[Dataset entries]
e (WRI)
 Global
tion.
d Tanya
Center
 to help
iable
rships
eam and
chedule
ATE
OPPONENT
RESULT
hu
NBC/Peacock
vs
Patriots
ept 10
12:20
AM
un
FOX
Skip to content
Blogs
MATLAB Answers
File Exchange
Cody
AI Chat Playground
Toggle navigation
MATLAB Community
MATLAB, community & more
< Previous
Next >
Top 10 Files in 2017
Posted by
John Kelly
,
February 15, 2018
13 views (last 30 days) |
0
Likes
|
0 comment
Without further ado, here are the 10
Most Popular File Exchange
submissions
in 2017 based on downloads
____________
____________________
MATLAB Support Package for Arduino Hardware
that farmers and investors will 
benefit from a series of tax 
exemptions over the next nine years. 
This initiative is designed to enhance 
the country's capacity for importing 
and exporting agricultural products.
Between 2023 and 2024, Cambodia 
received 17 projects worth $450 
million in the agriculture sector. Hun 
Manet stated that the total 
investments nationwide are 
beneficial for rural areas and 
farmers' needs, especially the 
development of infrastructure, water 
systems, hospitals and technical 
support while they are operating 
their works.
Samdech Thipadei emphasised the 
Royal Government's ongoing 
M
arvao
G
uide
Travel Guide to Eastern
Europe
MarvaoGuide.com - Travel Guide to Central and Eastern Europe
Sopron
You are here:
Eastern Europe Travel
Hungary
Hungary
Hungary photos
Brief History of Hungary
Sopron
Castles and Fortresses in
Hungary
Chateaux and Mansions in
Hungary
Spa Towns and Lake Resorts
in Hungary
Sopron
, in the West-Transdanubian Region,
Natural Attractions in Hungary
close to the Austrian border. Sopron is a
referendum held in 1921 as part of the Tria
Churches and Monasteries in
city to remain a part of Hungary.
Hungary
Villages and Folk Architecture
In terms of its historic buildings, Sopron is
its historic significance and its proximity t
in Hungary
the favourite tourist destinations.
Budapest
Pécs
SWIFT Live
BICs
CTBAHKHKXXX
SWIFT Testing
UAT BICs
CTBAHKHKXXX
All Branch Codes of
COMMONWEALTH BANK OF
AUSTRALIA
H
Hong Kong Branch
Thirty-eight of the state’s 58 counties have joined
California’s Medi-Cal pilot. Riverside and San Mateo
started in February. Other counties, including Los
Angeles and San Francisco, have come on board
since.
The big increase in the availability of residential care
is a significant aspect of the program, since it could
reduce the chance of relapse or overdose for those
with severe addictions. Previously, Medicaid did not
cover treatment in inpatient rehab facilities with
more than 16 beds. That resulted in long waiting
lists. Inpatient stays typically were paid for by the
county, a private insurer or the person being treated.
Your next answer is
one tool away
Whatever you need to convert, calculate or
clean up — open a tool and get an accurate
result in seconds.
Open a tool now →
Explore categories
* * *
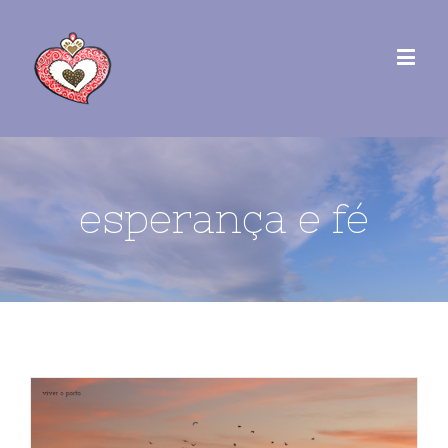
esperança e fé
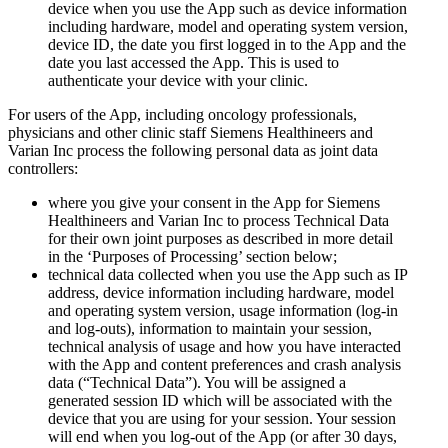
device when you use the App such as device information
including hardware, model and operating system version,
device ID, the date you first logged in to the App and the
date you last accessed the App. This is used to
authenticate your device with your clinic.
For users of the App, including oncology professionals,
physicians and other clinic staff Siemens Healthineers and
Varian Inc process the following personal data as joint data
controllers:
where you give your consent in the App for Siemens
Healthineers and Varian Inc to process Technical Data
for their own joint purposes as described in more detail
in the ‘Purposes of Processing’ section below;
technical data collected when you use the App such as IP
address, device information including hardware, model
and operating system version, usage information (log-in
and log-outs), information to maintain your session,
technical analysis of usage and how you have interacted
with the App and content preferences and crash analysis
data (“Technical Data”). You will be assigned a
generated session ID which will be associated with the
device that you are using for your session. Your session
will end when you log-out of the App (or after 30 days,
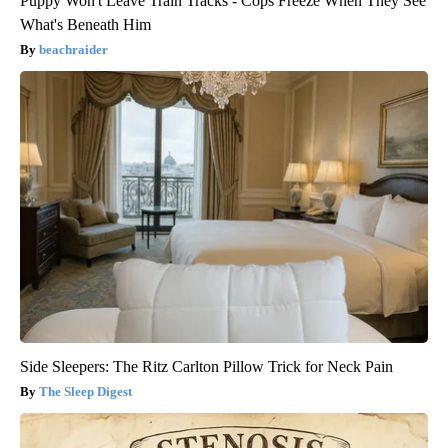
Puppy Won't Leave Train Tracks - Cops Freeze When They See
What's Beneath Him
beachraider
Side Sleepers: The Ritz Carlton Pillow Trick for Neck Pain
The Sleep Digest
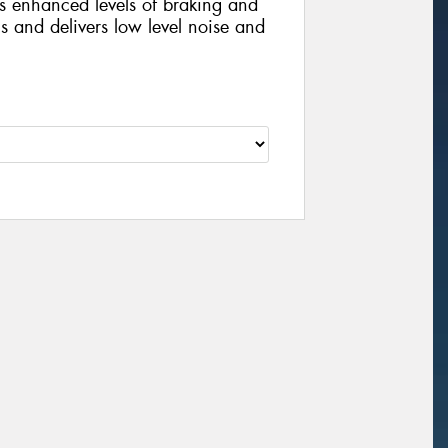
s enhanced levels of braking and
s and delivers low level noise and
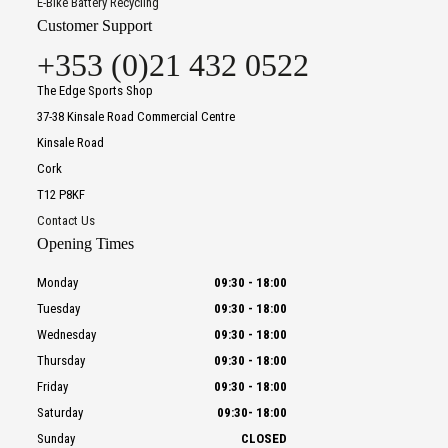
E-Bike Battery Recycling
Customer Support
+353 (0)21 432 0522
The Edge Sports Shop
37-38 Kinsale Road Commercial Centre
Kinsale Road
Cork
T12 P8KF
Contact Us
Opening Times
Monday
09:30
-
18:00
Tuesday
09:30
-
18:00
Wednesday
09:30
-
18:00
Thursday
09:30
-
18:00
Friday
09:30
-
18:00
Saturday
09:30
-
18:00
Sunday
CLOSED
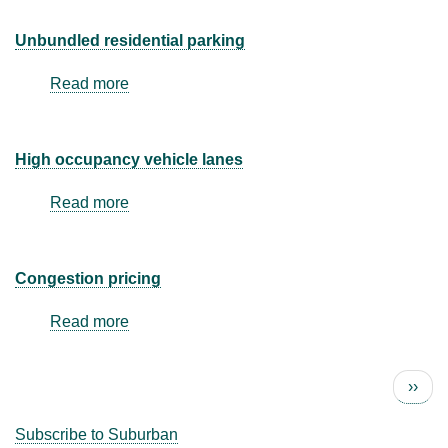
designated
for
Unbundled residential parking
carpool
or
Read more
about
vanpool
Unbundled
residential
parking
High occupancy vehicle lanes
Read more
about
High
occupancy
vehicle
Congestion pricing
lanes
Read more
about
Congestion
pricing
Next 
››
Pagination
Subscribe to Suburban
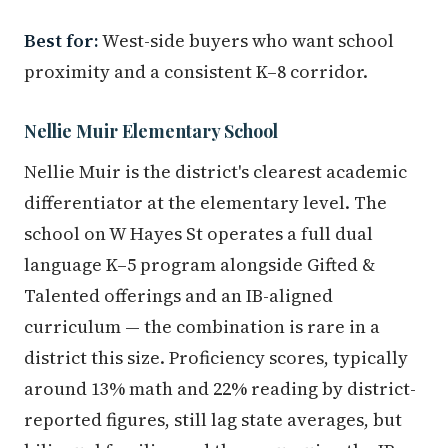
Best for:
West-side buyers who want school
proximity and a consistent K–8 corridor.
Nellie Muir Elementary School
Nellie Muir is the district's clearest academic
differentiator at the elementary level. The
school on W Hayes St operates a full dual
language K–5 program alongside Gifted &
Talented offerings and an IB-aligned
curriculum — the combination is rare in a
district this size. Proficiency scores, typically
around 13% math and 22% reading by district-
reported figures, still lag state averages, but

What you are asked to do: Lay out the data lines as a Markdown table with the columns "Row" and "Line", numbering each row and skipping blank lines. Begin at the line that has "Puppy Won't Leave", stop after the line that has "Subscribe to Suburban", and leave out the pictures.

Answer to the exercise:
| Row | Line |
|---|---|
| 1 | Puppy Won't Leave Train Tracks - Cops Freeze When They See |
| 2 | What's Beneath Him |
| 3 | beachraider |
| 4 | Side Sleepers: The Ritz Carlton Pillow Trick for Neck Pain |
| 5 | The Sleep Digest |
| 6 | s enhanced levels of braking and |
| 7 | s and delivers low level noise and |
| 8 | E-Bike Battery Recycling |
| 9 | Customer Support |
| 10 | +353 (0)21 432 0522 |
| 11 | The Edge Sports Shop |
| 12 | 37-38 Kinsale Road Commercial Centre |
| 13 | Kinsale Road |
| 14 | Cork |
| 15 | T12 P8KF |
| 16 | Contact Us |
| 17 | Opening Times |
| 18 | Monday |
| 19 | 09:30 |
| 20 | - |
| 21 | 18:00 |
| 22 | Tuesday |
| 23 | 09:30 |
| 24 | - |
| 25 | 18:00 |
| 26 | Wednesday |
| 27 | 09:30 |
| 28 | - |
| 29 | 18:00 |
| 30 | Thursday |
| 31 | 09:30 |
| 32 | - |
| 33 | 18:00 |
| 34 | Friday |
| 35 | 09:30 |
| 36 | - |
| 37 | 18:00 |
| 38 | Saturday |
| 39 | 09:30 |
| 40 | - |
| 41 | 18:00 |
| 42 | Sunday |
| 43 | CLOSED |
| 44 | designated |
| 45 | for |
| 46 | Unbundled residential parking |
| 47 | carpool |
| 48 | or |
| 49 | Read more |
| 50 | about |
| 51 | vanpool |
| 52 | Unbundled |
| 53 | residential |
| 54 | parking |
| 55 | High occupancy vehicle lanes |
| 56 | Read more |
| 57 | about |
| 58 | High |
| 59 | occupancy |
| 60 | vehicle |
| 61 | Congestion pricing |
| 62 | lanes |
| 63 | Read more |
| 64 | about |
| 65 | Congestion |
| 66 | pricing |
| 67 | Next  |
| 68 | ›› |
| 69 | Pagination |
| 70 | Subscribe to Suburban |